I sat down with Rubin for a conversation about entrepreneurial funding’s rapid evolution-- from equity crowdfunding to Initial Coin Offerings (ICOs)-- where he sees this trending and his thoughts on where our lives might be headed the rest of the century. (Find our full video interview here.)
Crowdfunding, ICOs and The Future Of Entrepreneurship
Through Indiegogo’s decade, funding has transformed. In 2008, few people understood or believed in crowdfunding. We’re now in a similar transition with equity crowdfunding, a field the company helped pioneer, working with legislators and regulators from passage of the JOBS Act through the evolution of regulations.
While equity crowdfunding has advanced more slowly than some had anticipated, Rubin proposes, “I think when equity crowdfunding turns 10 years old, it will have been a gamechanger.”
"When equity crowdfunding turns 10 years old, it will have been a gamechanger."
Recently, ICOs have upstaged other forms of early stage funding, though it’s been a mad gold rush.

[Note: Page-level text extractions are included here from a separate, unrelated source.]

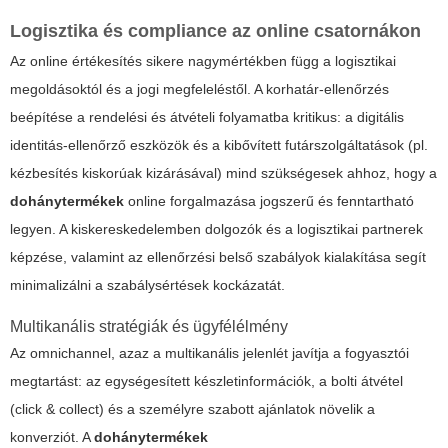
Logisztika és compliance az online csatornákon
Az online értékesítés sikere nagymértékben függ a logisztikai
megoldásoktól és a jogi megfeleléstől. A korhatár-ellenőrzés
beépítése a rendelési és átvételi folyamatba kritikus: a digitális
identitás-ellenőrző eszközök és a kibővített futárszolgáltatások (pl.
kézbesítés kiskorúak kizárásával) mind szükségesek ahhoz, hogy a
dohánytermékek
online forgalmazása jogszerű és fenntartható
legyen. A kiskereskedelemben dolgozók és a logisztikai partnerek
képzése, valamint az ellenőrzési belső szabályok kialakítása segít
minimalizálni a szabálysértések kockázatát.
Multikanális stratégiák és ügyfélélmény
Az omnichannel, azaz a multikanális jelenlét javítja a fogyasztói
megtartást: az egységesített készletinformációk, a bolti átvétel
(click & collect) és a személyre szabott ajánlatok növelik a
konverziót. A
dohánytermékek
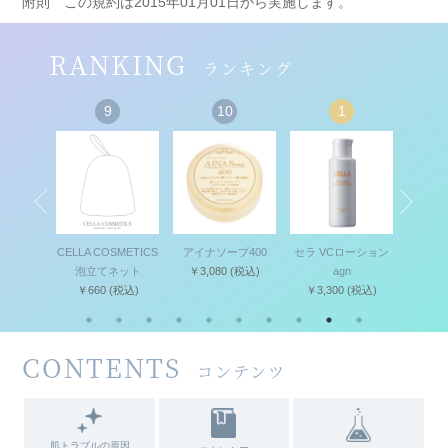
附則 この規約は2015年01月01日から実施します。
RANKING
ランキング
9
10
1
2
CELLA COSMETICS
アイナソープ400
セラ VCローション
セラ MDピー
泡立てネット
￥3,080
(税込)
agn
キット II
￥660
(税込)
￥3,300
(税込)
￥4,950
(税
CONTENTS
コンテンツ
肌トラブルの原因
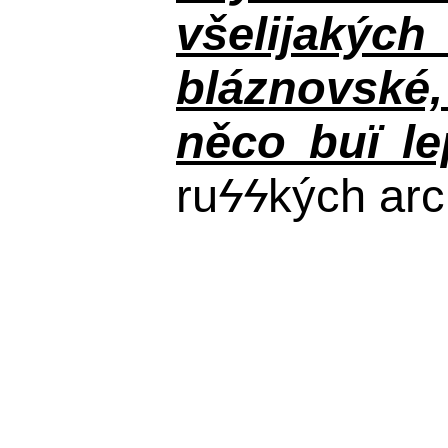
všelijakýc
bláznovské, 
něco buï le
ru
ϟϟ
kých arc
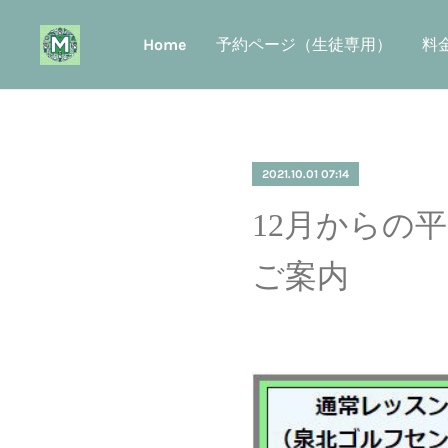
Home
予約ページ（生徒専用）
料
2021.10.01 07:14
12月からの
ご案内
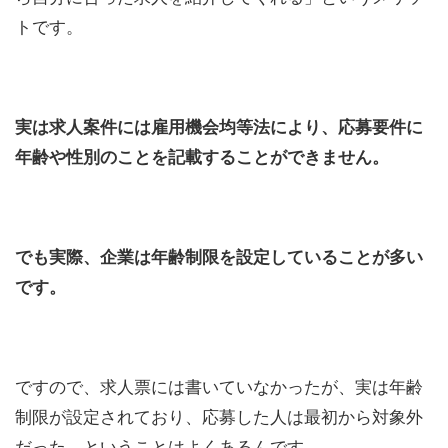
トです。
実は求人案件には雇用機会均等法により、応募要件に
年齢や性別のことを記載することができません。
でも実際、企業は年齢制限を設定していることが多い
です。
ですので、求人票には書いていなかったが、実は年齢
制限が設定されており、応募した人は最初から対象外
だった、ということはよくあるんです。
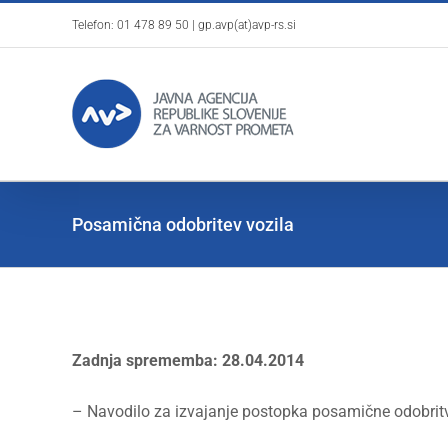
Skip
Telefon:
01 478 89 50
|
gp.avp(at)avp-rs.si
to
content
Posamična odobritev vozila
Zadnja sprememba: 28.04.2014
– Navodilo za izvajanje postopka posamične odobritv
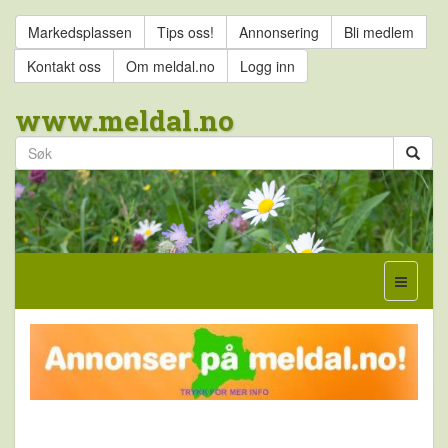
Markedsplassen
Tips oss!
Annonsering
Bli medlem
Kontakt oss
Om meldal.no
Logg inn
www.meldal.no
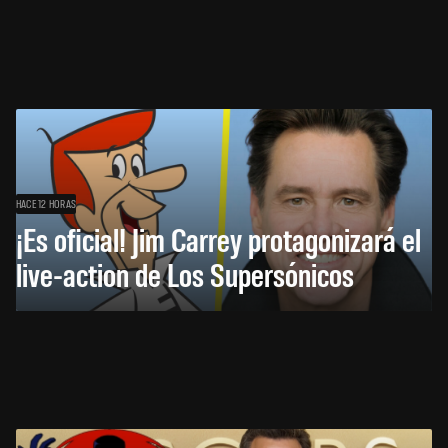
HACE 12 HORAS
¡Es oficial! Jim Carrey protagonizará el
live-action de Los Supersónicos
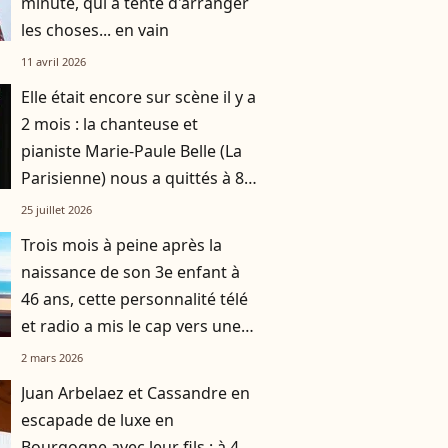
minute, qui a tenté d'arranger
les choses... en vain
11 avril 2026
Elle était encore sur scène il y a
2 mois : la chanteuse et
pianiste Marie-Paule Belle (La
Parisienne) nous a quittés à 80
ans
25 juillet 2026
Trois mois à peine après la
naissance de son 3e enfant à
46 ans, cette personnalité télé
et radio a mis le cap vers une
destination chic et prisée
2 mars 2026
Juan Arbelaez et Cassandre en
escapade de luxe en
Bourgogne avec leur fils : à 4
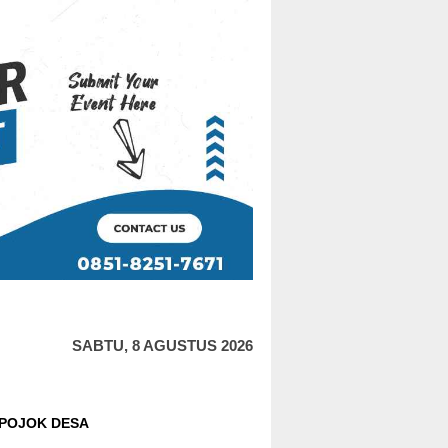
SABTU, 8 AGUSTUS 2026
POJOK DESA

While ICOs clearly compete with traditional crowdfunding-- and have thus far raised more in aggregate than all Indiegogo campaigns combined-- Rubin remains mission-focused. “I’m super pro any innovation which improves access to capital, because I’m very pro-the-entrepreneur.”

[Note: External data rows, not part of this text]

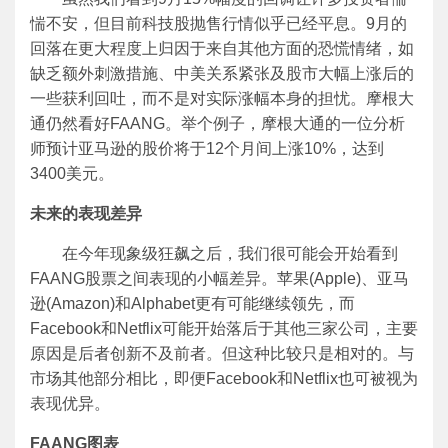
惴不安，但目前科技股抛售行情似乎已经平息。9月的
回落在更大程度上归因于来自其他方面的恐慌情绪，如
缺乏额外刺激措施、中美关系紧张及股市大幅上涨后的
一些获利回吐，而不是对实际涨幅本身的担忧。摩根大
通仍然看好FAANG。举个例子，摩根大通的一位分析
师预计亚马逊的股价将于12个月间上涨10%，达到
3400美元。
未来的表现差异
在今年现象级狂飙之后，我们很可能会开始看到
FAANG股票之间表现的小幅差异。苹果(Apple)、亚马
逊(Amazon)和Alphabet更有可能继续领先，而
Facebook和Netflix可能开始落后于其他三家公司，主要
原因是后者创新不及前者。但这种比较只是相对的。与
市场其他部分相比，即便Facebook和Netflix也可被视为
表现优异。
FAANG
图表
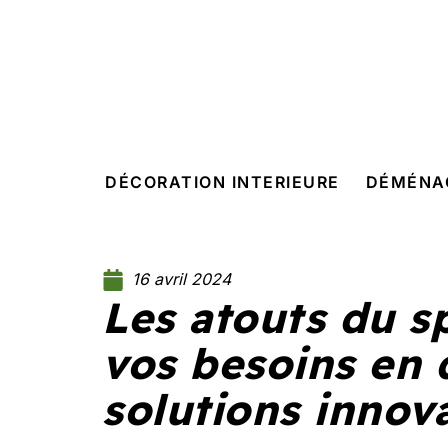
DÉCORATION INTERIEURE
DÉMÉNA
16 avril 2024
Les atouts du s
vos besoins en q
solutions innov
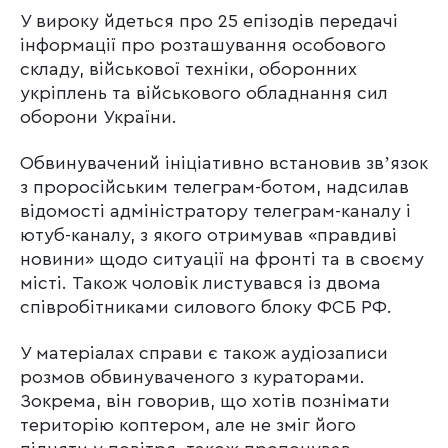
У вироку йдеться про 25 епізодів передачі
інформації про розташування особового
складу, військової техніки, оборонних
укріплень та військового обладнання сил
оборони України.
Обвинувачений ініціативно встановив звʼязок
з проросійським телеграм-ботом, надсилав
відомості адміністратору телеграм-каналу і
ютуб-каналу, з якого отримував «правдиві
новини» щодо ситуації на фронті та в своєму
місті. Також чоловік листувався із двома
співробітниками силового блоку ФСБ РФ.
У матеріалах справи є також аудіозаписи
розмов обвинуваченого з кураторами.
Зокрема, він говорив, що хотів познімати
територію коптером, але не зміг його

In late 2017, Indiegogo announced a new platform for supporting ICOs. The company seeks to remain at the forefront of funding while navigating a credible, compliant path. “I’d be surprised if by the end of the decade it’s not already quite clear.” Indie is working with regulators to enable ICOs while mitigating risks for entrepreneurs and the public.
A cautious, engaged approach to ICOs might yet prevail.
While Indie missed the ICO scramble, their cautious approach might yet prevail. SEC Chairman Jay Clayton recently commented, “Many ICOs are being conducted illegally…. Some people say that’s because the law isn’t clear. I do not buy that for a moment.”
While some lament the rise of ICO regulation, the field’s productive proliferation requires clarity. Regulators worldwide are experimenting with various approaches to simultaneously protect citizens and attract and encourage ICO activity. French Finance Minister Bruno Le Maire recently asserted his country’s ambition to provide a regulatory framework necessary for France to become a leading ICO hub. “A revolution is underway…. [France] should not miss out on the blockchain revolution.”
20 Years Hence
Beyond funding and entrepreneurship, I asked Rubin for his thoughts about our lives 20 years hence. “It will be a much easier life to live, but more complicated.” When one’s station in life was defined by others—corporate hierarchies, religion, class systems, society in general—while restrictive, sometimes oppressive, individuals also attained a sort of freedom from the responsibility to determine their own paths.
“The world will become more convenient in terms of your day-to-day, but more complicated holistically as to where you fit in the world.” It’s easier to plan when you know you’re going to be a lawyer, steelworker or homemaker, just like your parents. When anything is possible, success requires far more personal vision and responsibility.
When anything is possible, success requires far more personal vision and responsibility.
It’s appropriate for Rubin to raise this concern. As an entrepreneur’s entrepreneur, the ability to define who we are and to what we aspire has been intrinsic to everything he and his company have become, and the opportunities they offer each of us.
While defining objectives in a world of unlimited possibilities may seem daunting, innovators like Rubin help provide the means to explore and manifest. Whether we appreciate it or not, through success and failure, we’re each becoming the entrepreneurs of our own lives.